WHAT THE EXERCISE ASKS → Only the pictures are dropped. Restate each line below word for word.
##### RECORDS PROVIDED #####
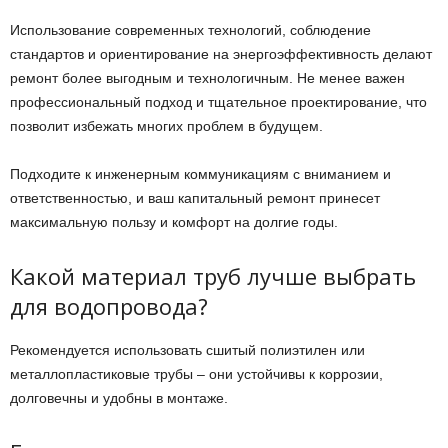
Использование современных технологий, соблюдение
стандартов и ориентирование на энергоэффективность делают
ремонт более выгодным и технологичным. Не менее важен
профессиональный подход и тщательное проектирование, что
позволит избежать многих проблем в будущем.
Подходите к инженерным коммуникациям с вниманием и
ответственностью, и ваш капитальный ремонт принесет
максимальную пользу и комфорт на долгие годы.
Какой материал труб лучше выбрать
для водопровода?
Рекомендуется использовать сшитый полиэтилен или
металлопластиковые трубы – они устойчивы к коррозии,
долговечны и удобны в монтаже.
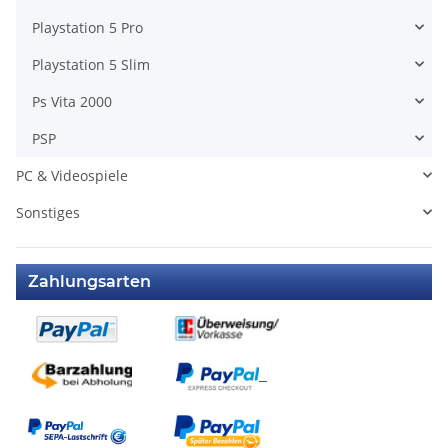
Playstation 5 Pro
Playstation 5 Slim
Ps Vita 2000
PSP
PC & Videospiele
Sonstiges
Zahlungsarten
#####
FINISHED TASK →
Использование современных технологий, соблюдение
стандартов и ориентирование на энергоэффективность делают
ремонт более выгодным и технологичным. Не менее важен
профессиональный подход и тщательное проектирование, что
позволит избежать многих проблем в будущем.
Подходите к инженерным коммуникациям с вниманием и
ответственностью, и ваш капитальный ремонт принесет
максимальную пользу и комфорт на долгие годы.
Какой материал труб лучше выбрать
для водопровода?
Рекомендуется использовать сшитый полиэтилен или
металлопластиковые трубы – они устойчивы к коррозии,
долговечны и удобны в монтаже.
Playstation 5 Pro
Playstation 5 Slim
Ps Vita 2000
PSP
PC & Videospiele
Sonstiges
Zahlungsarten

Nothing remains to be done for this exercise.